## Exercise passage
=== Section Start ===

The Rodrigues triple junction (RTJ), also known as the central Indian [Ocean] triple junction (CITJ) is a geologic triple junction in the southern Indian Ocean where three tectonic plates meet: the African plate, the Indo-Australian plate, and the Antarctic plate. The triple junction is named for the island of Rodrigues which lies 1000 km north-west of it.

The RTJ was first recognized in 1971, then described as a stable R-R-R (ridge-ridge-ridge) triple junction based on coarse ship data.

==Boundaries==
The boundaries of the three plates that meet at the Rodrigues triple junction are all oceanic spreading centers, making it an R-R-R type triple junction. They are: the Central Indian Ridge (CIR, between the African and Indo-Australian plates) with a spreading rate of 50 mm/yr; the Southwest Indian Ridge (SWIR, between the African and Antarctic plates) 16 mm/yr; and the Southeast Indian Ridge (SEIR, between the Indo-Australian and Antarctic plates) 60 mm/yr.

The SEIR has the highest spreading rates at the RTJ, and, while now considered an intermediate spreading centre, it was a fast spreading ridge between anomalies 31 and 22, with a rate of 110 km/myr at anomaly 28. The spreading rate is similar in the CIR but slower and the ridge has a more complex geometry. The SWIR has ultra-slow spreading rates, a rough topography, and great number of large offset fracture zones.

=== Section End ===

## Problems and tasks
• A. Output the part of the passage on the Rodrigues triple junction that opens with the words containing "The SEIR has" and closes with "offset fracture zones.".
• B. According to the passage on the Rodrigues triple junction, in what year was the junction first recognized?
The lines after this passage are separate material and are not part of it.

## Dataset records

=== Section Start ===

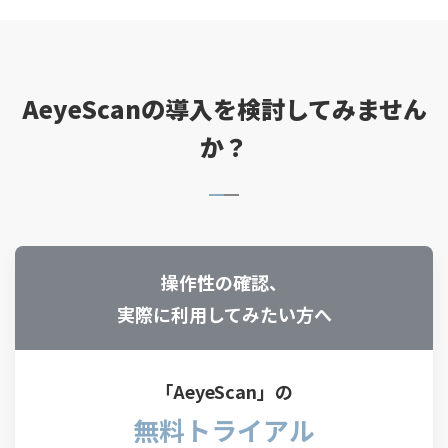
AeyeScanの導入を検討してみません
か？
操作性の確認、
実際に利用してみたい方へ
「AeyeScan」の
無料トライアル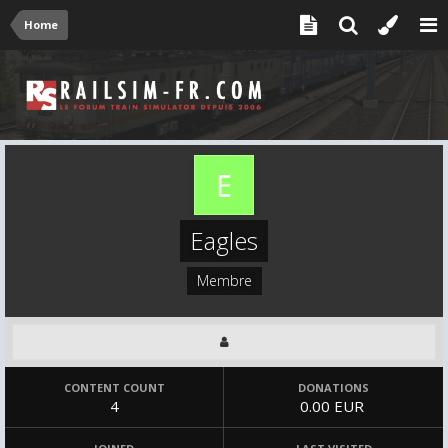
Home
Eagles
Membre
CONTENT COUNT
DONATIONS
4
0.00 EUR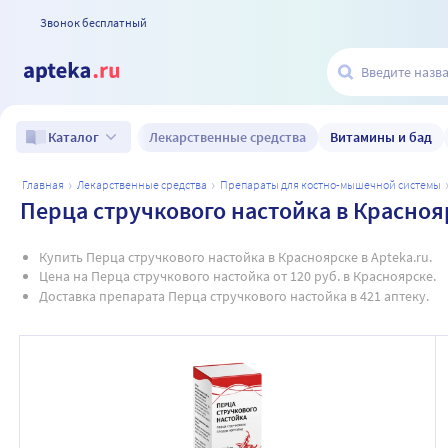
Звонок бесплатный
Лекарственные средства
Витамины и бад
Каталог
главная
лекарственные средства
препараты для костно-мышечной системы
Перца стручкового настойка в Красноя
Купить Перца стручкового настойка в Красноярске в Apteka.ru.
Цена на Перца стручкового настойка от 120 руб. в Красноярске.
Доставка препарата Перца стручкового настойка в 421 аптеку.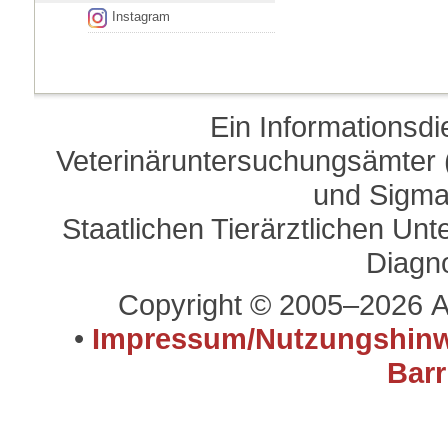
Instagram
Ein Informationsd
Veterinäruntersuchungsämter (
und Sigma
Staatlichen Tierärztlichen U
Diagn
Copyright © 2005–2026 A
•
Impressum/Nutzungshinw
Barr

=== Section End ===
=== Section Start ===

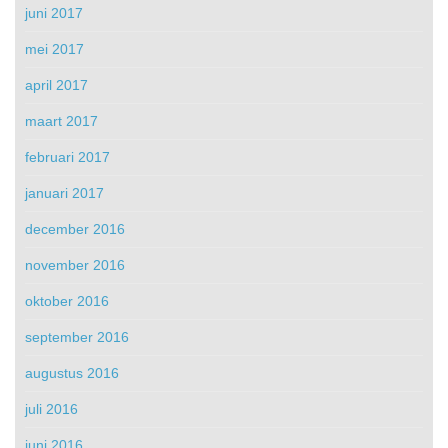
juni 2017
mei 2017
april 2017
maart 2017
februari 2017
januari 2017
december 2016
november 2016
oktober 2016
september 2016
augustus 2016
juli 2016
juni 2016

=== Section End ===

## Set of answers
• A.
The SEIR has the highest spreading rates at the RTJ, and, while now considered an intermediate spreading centre, it was a fast spreading ridge between anomalies 31 and 22, with a rate of 110 km/myr at anomaly 28. The spreading rate is similar in the CIR but slower and the ridge has a more complex geometry. The SWIR has ultra-slow spreading rates, a rough topography, and great number of large offset fracture zones.

• B. 1971